Parecer nº 388/2013
Processo nº 1310/2013
TID XXXXXXXXXX
Sr. Procurador Legislativo Supervisor,
O presente processo foi encaminhado a esta Procuradoria para avaliação jurídica e elaboração de Termo de Aditamento ao Contrato nº 1/2013, celebrado com a empresa XXXXXXXXXX, que tem por objeto a contratação de empresa para fornecimento anual estimado de fardos/caixas de papel higiênico, conforme descrição, condições e quantidades constantes do respectivo termo de referência.
De acordo com a Lei nº 8.666/93, a duração dos contratos relativos à prestação de serviços a serem executados de forma contínua poderão ter a sua duração prorrogada por iguais e sucessivos períodos com vistas à obtenção de preços e condições mais vantajosas para a Administração, limitada a sessenta meses (art. 57, II).
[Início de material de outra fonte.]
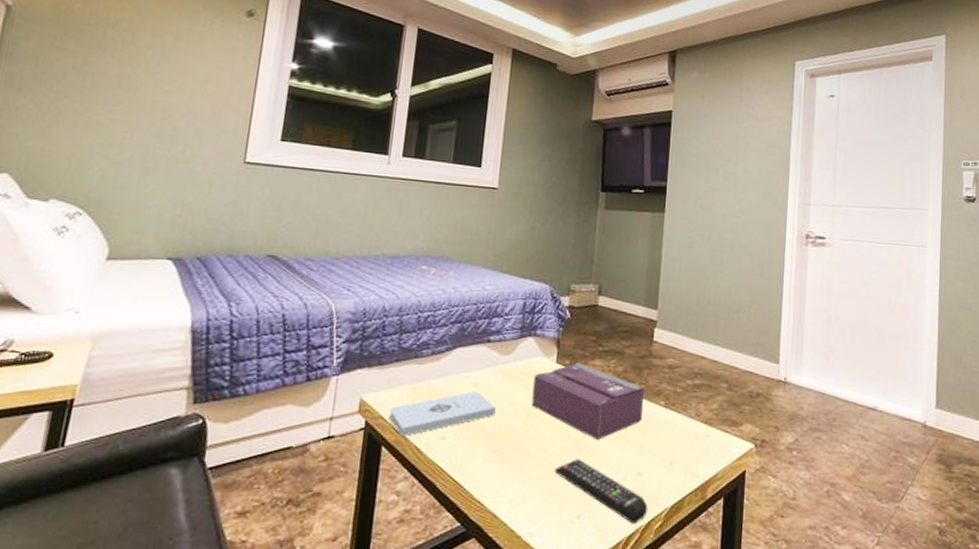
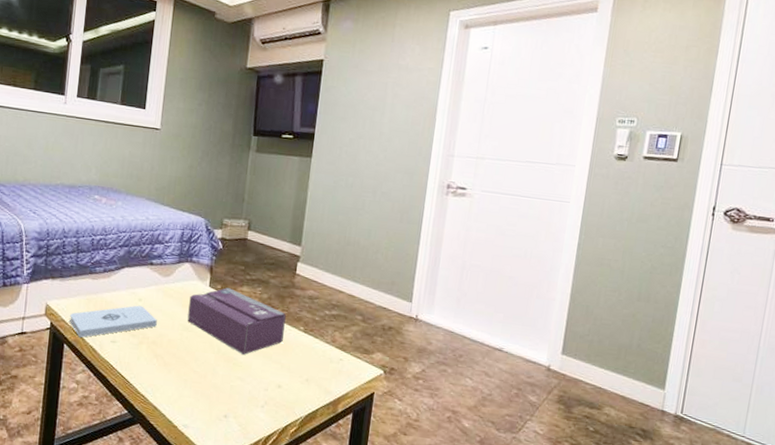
remote control: present [554,459,648,524] -> none [206,368,286,427]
A proposta de prorrogação encontra-se dentro desse limite, posto que, se admitida, a duração do contrato será de 24 meses.
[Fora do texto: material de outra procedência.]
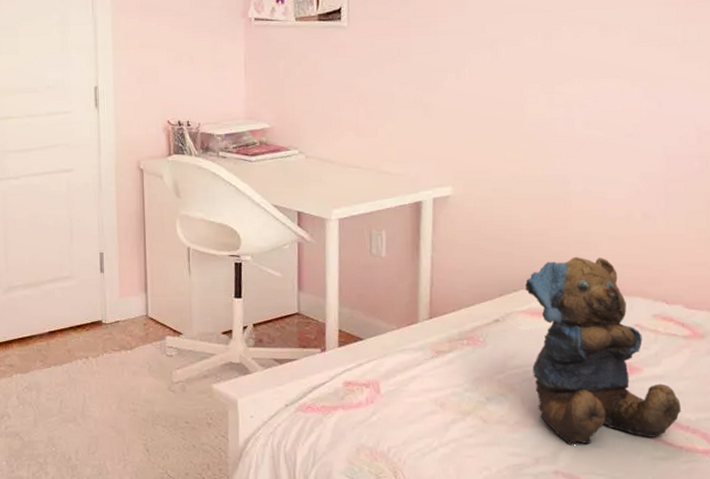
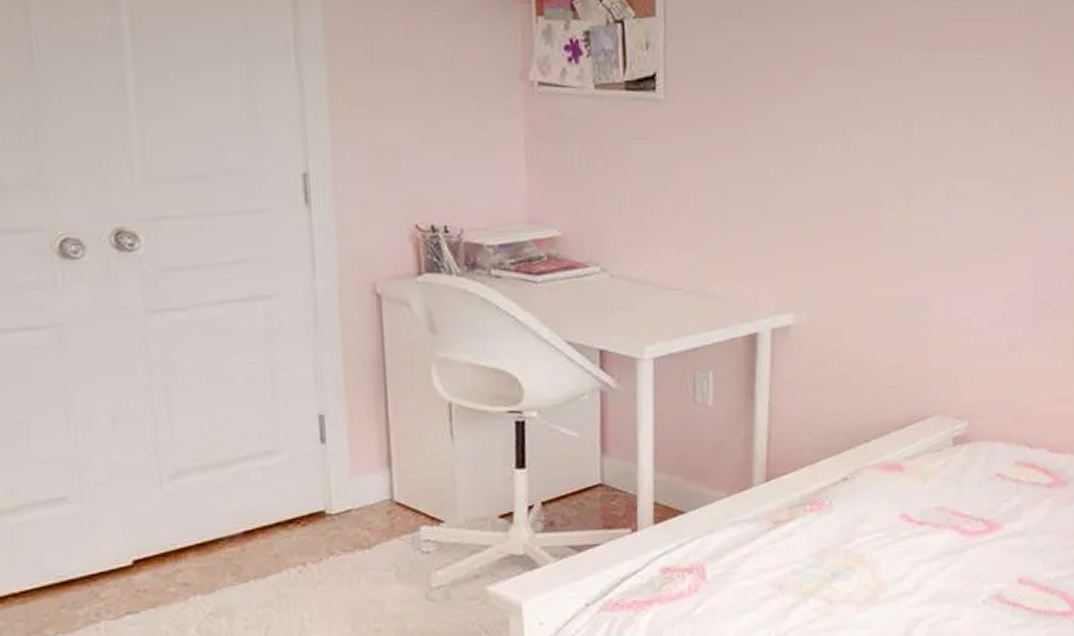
teddy bear: present [525,256,681,446] -> none [877,396,1041,621]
No âmbito municipal, a Lei nº 13.278/02 estabeleceu normas especificas em matéria de licitações e contratos, sendo regulamentada pelo Decreto de nº 44.279/03, que dispôs em seu artigo 46:
“Art. 46. Observado o limite de 60 (sessenta) meses, os contratos de prestação de serviços continuados, mantidas as mesmas condições avençadas, poderão ser prorrogados por prazos iguais ou inferiores ao originalmente pactuado, desde que:
I- o contratado haja cumprido satisfatoriamente suas obrigações;
II- pesquisa prévia revele que os preços são compatíveis com os de mercado..”.
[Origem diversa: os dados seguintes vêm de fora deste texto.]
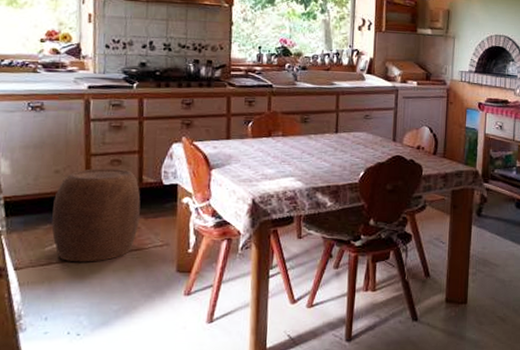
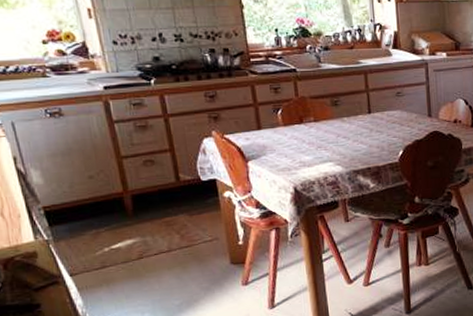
stool: present [51,168,141,262] -> none [94,168,185,264]

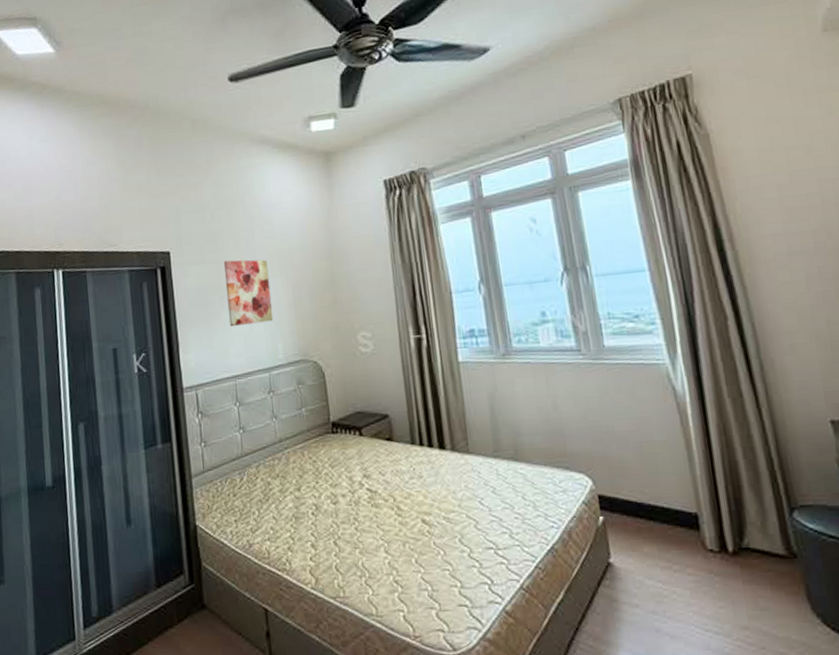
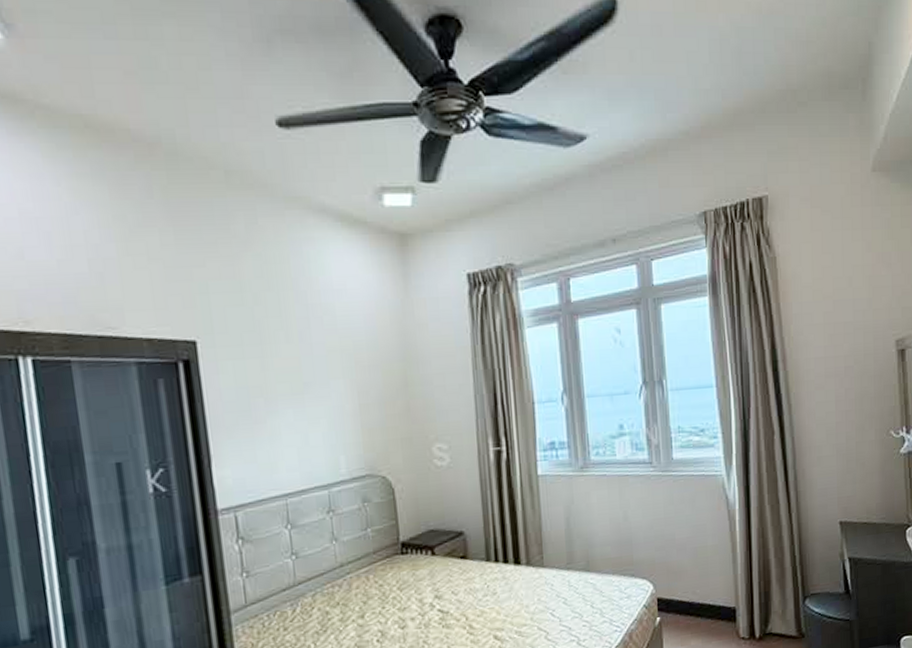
wall art: present [223,259,274,327] -> none [270,355,335,437]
No caso em exame, de acordo com as informações processadas, há necessidade na prorrogação do fornecimento e o contratado vem cumprindo satisfatoriamente suas obrigações. Todavia, a quantidade anual estimada poderia ser reduzida de 2100 fardos/caixas para 1600 fardos/caixas do material, conforme propõe a unidade requisitante observando os relatórios de requisições do período (fls. 22).
A lei nº 8.666/93 prevê no art. 65 § 1º que o contratado fica obrigado a aceitar, nas mesmas condições contratuais, os acréscimos ou supressões que se fizerem nas compras até o limite de 25% do valor inicial atualizado do contrato. A supressão cogitada pela unidade requisitante encontra-se dentro desse limite, razão pela qual não há óbice legal à mesma.
As condições de preço propostas pela Contratada na atual renovação são inferiores à média encontrada em pesquisa de mercado, embora se encontre acima do reajuste com base no índice IPC/Fipe (fls. 62/63). De acordo com a cláusula 8.1 do contrato original, decorrido 1(um) ano da vigência do ajuste e na hipótese de prorrogação contratual, os preços poderão ser reajustados por índice de preços geral ou setorial, conjugado à prévia pesquisa de mercado entre, pelo menos, três fornecedores. Se a média de mercado encontrada for superior ao rejuste de preço proposto pela CONTRATADA, este prevalecerá para efeito de reajuste. Na hipótese de o preço reajustado ser superior, prevalecerá o valor da média de mercado. Assim, penso ser admissível a proposta de reajuste proposta pela Contratada, pois é inferior à média encontrada em pesquisa que alcançou outros 5 fornecedores, de acordo com a informação de fls. 62.
Isto posto, não há óbice jurídico à prorrogação de que se cogita, nos moldes solicitados e nos termos contratuais. Os autos seguem instruídos com a declaração de que a Contratada nada deve ao município (fls 34) e CND atualizada (fls. 31). Tomo também a iniciativa de anexar a Certidão de Regularidade do FGTS atualizada. O signatário foi indicado pela empresa.
Cumpre observar que ainda não foi realizada a reserva de recursos por dizer respeito à prorrogação que inicia sua vigência apenas a partir de 15 de janeiro de 2014 – aguardando-se, pois, a aprovação do orçamento para esse exercício. Todavia, tal providência há de ser oportunamente tomada, a teor do art. 7º § 2º da Lei nº 8.666/93, segundo o qual exige-se a previsão de recursos orçamentários que assegurem o pagamento de obrigações pelo órgão de que se trate.
Elaborei, pois, minuta de termo de aditamento, que submeto à criteriosa avaliação superior. São Paulo, 6 de dezembro de 2013.